Before the Industrial Revolution, Asia stood at the center of the global economy. China and India accounted for enormous shares of world GDP. The Silk Road and maritime trade routes flowed through Asian civilization. Only after Britain’s industrial ascent did global dominance migrate westward toward Europe and eventually the United States.

Now the historical tide is turning again.

China is the world’s manufacturing giant. South Korea is the global leader in advanced memory semiconductors. Japan remains a superpower in precision manufacturing and robotics. The strategic heart of the global AI, semiconductor, and industrial supply chain system is increasingly converging in Northeast Asia.

History does not move in straight lines. It moves in cycles.

The center of world power that shifted westward after the Industrial Revolution is gradually returning eastward once again.

Yet the emerging order is anything but simple.

The United States remains the world’s dominant military and financial power. China commands manufacturing capacity, supply chains, and market scale. Russia, though weakened, still possesses nuclear weapons and immense natural resources. Europe, despite economic stagnation, retains formidable technological and financial depth.
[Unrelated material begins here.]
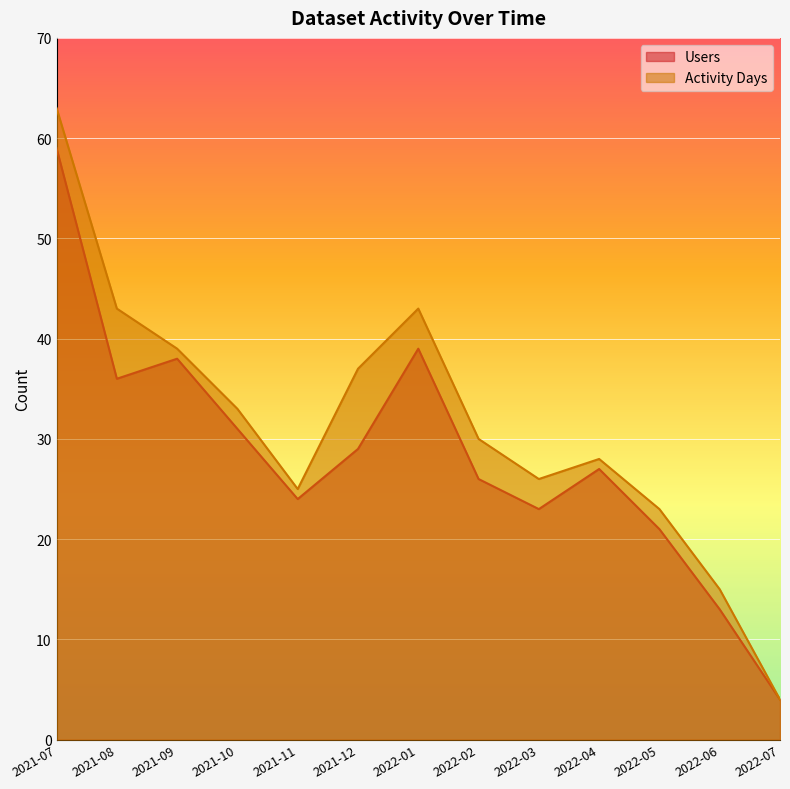

At how many categories does at least one series exceed 47?

1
In this increasingly complex geopolitical environment, South Korea can no longer survive through the traditional diplomacy of a middle power alone.

Korea must begin to view itself differently — as a strategic nation possessing critical leverage in semiconductors, AI, batteries, shipbuilding, nuclear power, and cultural influence. At the same time, Seoul must broaden its strategic partnerships with emerging powers such as India, Brazil, Saudi Arabia, the UAE, and Türkiye.

India is poised to become the world’s largest population center and a major AI and technology power. Brazil remains a resource and agricultural giant. Türkiye occupies a vital geopolitical crossroads connecting Europe, the Middle East, and Central Asia. Saudi Arabia and the UAE are rapidly repositioning themselves through investments in AI, smart cities, hydrogen economies, and advanced infrastructure.

The world is no longer moving toward a simple U.S.-China bipolar structure. It is evolving toward a multipolar order.

And at the center of that transformation lies Northeast Asia.

Seoul, Tokyo, and Beijing are emerging as the critical theaters of future economic, technological, and geopolitical competition.

May 2026 in Beijing was heated not merely by diplomacy, but by the deeper currents of history itself.

And now the world is watching another possible development: Xi Jinping’s potential visit to Pyongyang.

As North Korea and Russia deepen military and strategic ties in the wake of the Ukraine war, Beijing is unlikely to tolerate Pyongyang drifting too far into Moscow’s orbit. For China, North Korea is not simply a neighboring state. It is a strategic buffer bordering the American alliance system and a central pillar of Beijing’s influence in Northeast Asia.

A future visit by Xi to Pyongyang would therefore carry significance far beyond ceremonial diplomacy. It would signal that Beijing still intends to shape the Korean Peninsula’s strategic direction and draw North Korea back firmly within China’s geopolitical sphere.

Ultimately, all the scenes unfolding in Beijing converge into a single historical question:

What kind of order will define the Asian century of the 21st century?

And amid this vast civilizational transition, what kind of nation will Korea choose to become?